If you have light renovations then I don’t think it’s necessary and if you have a lot of time to manage mistakes that will inevitably happen. My German is also B level and many trade people don’t speak English.
If I ever did another renovation I would hire a contractor/project manager. That’s not without faults but I’d have one person to handle the reshuffling of workers.
I’d consider it once several companies from different trades are involved and their work depends on each other or is even integrated. It’s not only to coordinate everything like Lucy describes, but if anything goes wrong, they’d just pass the blame to each other, and it results in delays or high extra costs.
So not for some very small work
As said, my experience is from a whole building and there’s scores of companies involved. But if you re-do, for example the kitchen and the work requires an electrician or plumber, I’d expect the kitchen studio to make you aware, have a partner they trust and subcontract and cover all the coordination.
I was told to do the floors first (not floating). I will have to rethink this. .
They said it helps with leveling the kitchen and it’s easier for them to install? Oh no.
It depends on the kitchen layout and how you do it. All my cabinets are mounted on the wall. So you put all cabinets/appliances first and then after that you do the tiling.
Thanks for this. I didn’t think about the blame being put on the ‘other’ guy. Oops. I really do wish I had hired a company to handle this renovation as I really don’t know all of the ins and outs.
if floor first in the kitchen does not depend on the kitchens layout. it is simply a personal choice. The more boarders you have when laying the floor the longer you have. thats why especially with an island most workers like to do the floor first. That means you will have floor under your entire island.
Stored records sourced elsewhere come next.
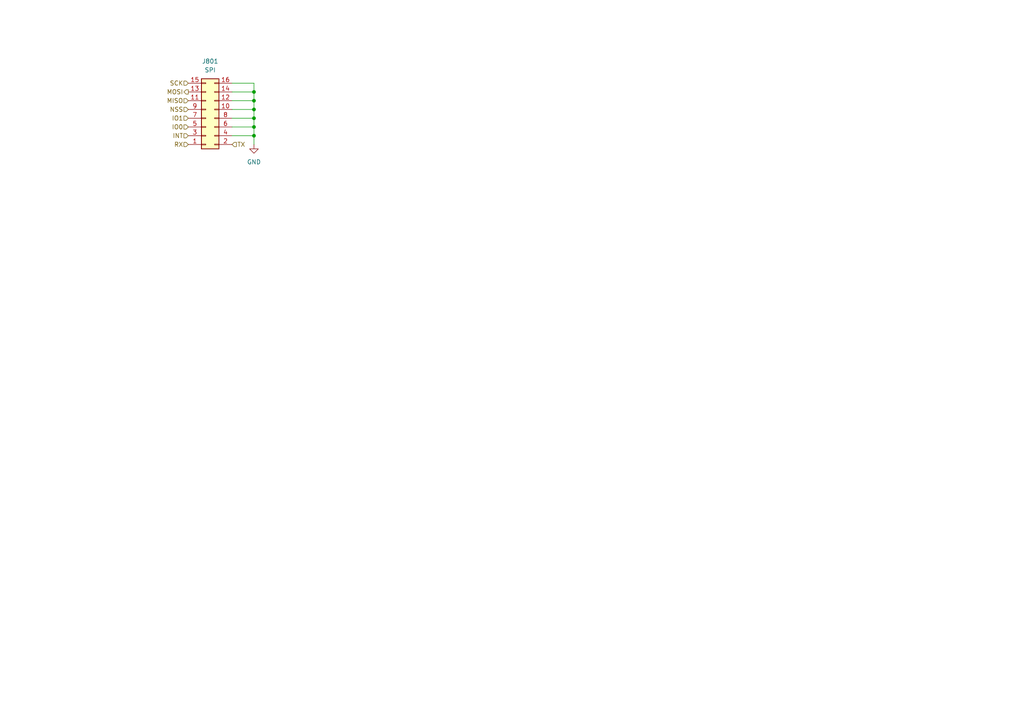
<source format=kicad_sch>
(kicad_sch (version 20211123) (generator eeschema)

  (uuid 231724d6-2b3b-48e6-b706-6e087616c891)

  (paper "A4")

  

  (junction (at 73.66 26.67) (diameter 0) (color 0 0 0 0)
    (uuid 1b397b80-bbaf-473b-a08f-67a0e0ceaf15)
  )
  (junction (at 73.66 36.83) (diameter 0) (color 0 0 0 0)
    (uuid 3fb360f4-6c08-4d7e-977e-d6bab6f6bb52)
  )
  (junction (at 73.66 31.75) (diameter 0) (color 0 0 0 0)
    (uuid 3fed063b-fa2c-4d34-8eec-16c419d34a0a)
  )
  (junction (at 73.66 34.29) (diameter 0) (color 0 0 0 0)
    (uuid a2f3c9ed-a4b9-400c-9a41-0ec8466df870)
  )
  (junction (at 73.66 39.37) (diameter 0) (color 0 0 0 0)
    (uuid a75d9025-0de0-4461-a38e-af34b0c79253)
  )
  (junction (at 73.66 29.21) (diameter 0) (color 0 0 0 0)
    (uuid a787413c-f0d3-4488-858c-32a79729c861)
  )

  (wire (pts (xy 67.31 36.83) (xy 73.66 36.83))
    (stroke (width 0) (type default) (color 0 0 0 0))
    (uuid 13417abf-1a8b-4c50-84fb-08d9a50f2e93)
  )
  (wire (pts (xy 67.31 24.13) (xy 73.66 24.13))
    (stroke (width 0) (type default) (color 0 0 0 0))
    (uuid 1eb7279a-bcbf-4cb7-9aea-5598fb4b3fab)
  )
  (wire (pts (xy 67.31 26.67) (xy 73.66 26.67))
    (stroke (width 0) (type default) (color 0 0 0 0))
    (uuid 330a57b3-a39e-4701-930b-c9fbf69f87cf)
  )
  (wire (pts (xy 73.66 31.75) (xy 73.66 34.29))
    (stroke (width 0) (type default) (color 0 0 0 0))
    (uuid 3bc0eae0-325c-42ad-8a48-dfa78c0cd8c1)
  )
  (wire (pts (xy 67.31 31.75) (xy 73.66 31.75))
    (stroke (width 0) (type default) (color 0 0 0 0))
    (uuid 3f2102b6-0e35-40be-a6bf-59347ef58d17)
  )
  (wire (pts (xy 67.31 29.21) (xy 73.66 29.21))
    (stroke (width 0) (type default) (color 0 0 0 0))
    (uuid 4243ec5f-af2d-4791-bece-769a18cbad27)
  )
  (wire (pts (xy 73.66 39.37) (xy 73.66 41.91))
    (stroke (width 0) (type default) (color 0 0 0 0))
    (uuid 4a80713e-eabc-46ec-bc1f-5151a4ee48ec)
  )
  (wire (pts (xy 67.31 39.37) (xy 73.66 39.37))
    (stroke (width 0) (type default) (color 0 0 0 0))
    (uuid 64051118-ec88-418b-9c44-bbf5b761901a)
  )
  (wire (pts (xy 73.66 29.21) (xy 73.66 31.75))
    (stroke (width 0) (type default) (color 0 0 0 0))
    (uuid 9c070ac3-dfc1-46d1-b481-917f307c0803)
  )
  (wire (pts (xy 73.66 26.67) (xy 73.66 29.21))
    (stroke (width 0) (type default) (color 0 0 0 0))
    (uuid 9dec6ebf-0d9d-4825-b40b-9fefff008e64)
  )
  (wire (pts (xy 67.31 34.29) (xy 73.66 34.29))
    (stroke (width 0) (type default) (color 0 0 0 0))
    (uuid ae01c3b8-8857-421d-86a7-d976d2b9b3d0)
  )
  (wire (pts (xy 73.66 34.29) (xy 73.66 36.83))
    (stroke (width 0) (type default) (color 0 0 0 0))
    (uuid ba1393e7-ec03-42c9-86db-793f75828516)
  )
  (wire (pts (xy 73.66 24.13) (xy 73.66 26.67))
    (stroke (width 0) (type default) (color 0 0 0 0))
    (uuid e70e3330-61e6-4706-a04f-bf58b7563e9d)
  )
  (wire (pts (xy 73.66 36.83) (xy 73.66 39.37))
    (stroke (width 0) (type default) (color 0 0 0 0))
    (uuid f33d1393-585b-4328-b7e7-5b815cc894b7)
  )

  (hierarchical_label "MISO" (shape input) (at 54.61 29.21 180)
    (effects (font (size 1.27 1.27)) (justify right))
    (uuid 19fa4a4b-f701-4e78-99c9-3e583a6b2538)
  )
  (hierarchical_label "NSS" (shape input) (at 54.61 31.75 180)
    (effects (font (size 1.27 1.27)) (justify right))
    (uuid 1b084c20-7a44-40ab-af20-7eba1b8907f9)
  )
  (hierarchical_label "IO0" (shape input) (at 54.61 36.83 180)
    (effects (font (size 1.27 1.27)) (justify right))
    (uuid 93596c38-e7da-4332-84b2-e49cb6e59d37)
  )
  (hierarchical_label "IO1" (shape input) (at 54.61 34.29 180)
    (effects (font (size 1.27 1.27)) (justify right))
    (uuid 9d096972-c656-41a6-8f04-899115642d90)
  )
  (hierarchical_label "SCK" (shape input) (at 54.61 24.13 180)
    (effects (font (size 1.27 1.27)) (justify right))
    (uuid c7cce5f5-1ea6-4907-ae24-3196ae49f82c)
  )
  (hierarchical_label "MOSI" (shape output) (at 54.61 26.67 180)
    (effects (font (size 1.27 1.27)) (justify right))
    (uuid c80c74a2-b9ba-4518-bda2-129b89012a56)
  )
  (hierarchical_label "TX" (shape input) (at 67.31 41.91 0)
    (effects (font (size 1.27 1.27)) (justify left))
    (uuid d73c6b1f-0f54-4fe3-a6a8-d03fff18d0f9)
  )
  (hierarchical_label "RX" (shape input) (at 54.61 41.91 180)
    (effects (font (size 1.27 1.27)) (justify right))
    (uuid d7ea48b3-6f17-4747-8e0b-685a59f289fb)
  )
  (hierarchical_label "INT" (shape input) (at 54.61 39.37 180)
    (effects (font (size 1.27 1.27)) (justify right))
    (uuid fe53d691-d220-495c-a961-0675a24a6c94)
  )

  (symbol (lib_id "power:GND") (at 73.66 41.91 0) (unit 1)
    (in_bom yes) (on_board yes) (fields_autoplaced)
    (uuid 0c44efaf-ae0c-4e48-bd49-f4978f099fef)
    (property "Reference" "#PWR0104" (id 0) (at 73.66 48.26 0)
      (effects (font (size 1.27 1.27)) hide)
    )
    (property "Value" "GND" (id 1) (at 73.66 46.99 0))
    (property "Footprint" "" (id 2) (at 73.66 41.91 0)
      (effects (font (size 1.27 1.27)) hide)
    )
    (property "Datasheet" "" (id 3) (at 73.66 41.91 0)
      (effects (font (size 1.27 1.27)) hide)
    )
    (pin "1" (uuid e0d9ed4a-99f1-4ee6-8862-d4bdb9ef76f3))
  )

  (symbol (lib_id "Connector_Generic:Conn_02x08_Odd_Even") (at 59.69 34.29 0) (mirror x) (unit 1)
    (in_bom yes) (on_board yes) (fields_autoplaced)
    (uuid 813b0f83-492b-472d-903a-2c68ae80e994)
    (property "Reference" "J801" (id 0) (at 60.96 17.78 0))
    (property "Value" "SPI" (id 1) (at 60.96 20.32 0))
    (property "Footprint" "Connector_PinSocket_2.54mm:PinSocket_2x08_P2.54mm_Horizontal" (id 2) (at 59.69 34.29 0)
      (effects (font (size 1.27 1.27)) hide)
    )
    (property "Datasheet" "~" (id 3) (at 59.69 34.29 0)
      (effects (font (size 1.27 1.27)) hide)
    )
    (pin "1" (uuid 8251f177-1b73-4c81-b11e-264a93408b29))
    (pin "10" (uuid 86db49b8-8497-498e-ab22-86ec430ea4a7))
    (pin "11" (uuid a77546cf-f6a0-4637-aabb-f3f89559afed))
    (pin "12" (uuid fc45eaa3-91fa-425e-8691-44314e607d09))
    (pin "13" (uuid 540bcfde-0244-4752-aa48-e0be3a3809bf))
    (pin "14" (uuid 0b7695cd-1699-4e45-89d1-cd945a6a68d1))
    (pin "15" (uuid ec8bc388-8f43-488c-9744-197744c29223))
    (pin "16" (uuid c59803bf-4d0a-41bb-a66c-3a5ff608a77d))
    (pin "2" (uuid 7d71069a-1546-4136-8d1f-01c85c749f0f))
    (pin "3" (uuid f97b1281-3a30-4121-9d04-6744ad9d94b5))
    (pin "4" (uuid 231ab03c-790b-4fe3-a1c1-ea52b5bfa754))
    (pin "5" (uuid 6e366c87-ad99-4779-840f-1cd6e83cc27f))
    (pin "6" (uuid e094dc8d-0964-4a2b-9685-f8af1b38e8d0))
    (pin "7" (uuid cc1881d0-775b-4532-9852-d1977a91c114))
    (pin "8" (uuid bdcb0a01-1009-4bda-bde1-6a1339c31ac2))
    (pin "9" (uuid dd69d537-5e6b-463c-8593-7a56b93f6aa4))
  )
)

</source>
Or maybe if it is a big island there wont be floor under the entire thing, but at least they can do the edges etc quick&dirty and do nit need to cut every board precisely.
We have have everywhere expect bathroom Bauwerk parquet - even with 2 toddlers. Sure there are stains and marks. but many of them come off with cleaning. In the kitchen I apply new oil 2x/year. It goes faster than cleaning with a mob.
When the kids are ten or so we will sand the floor to get the biggest stains out, the rest will remind us of the great time we had together.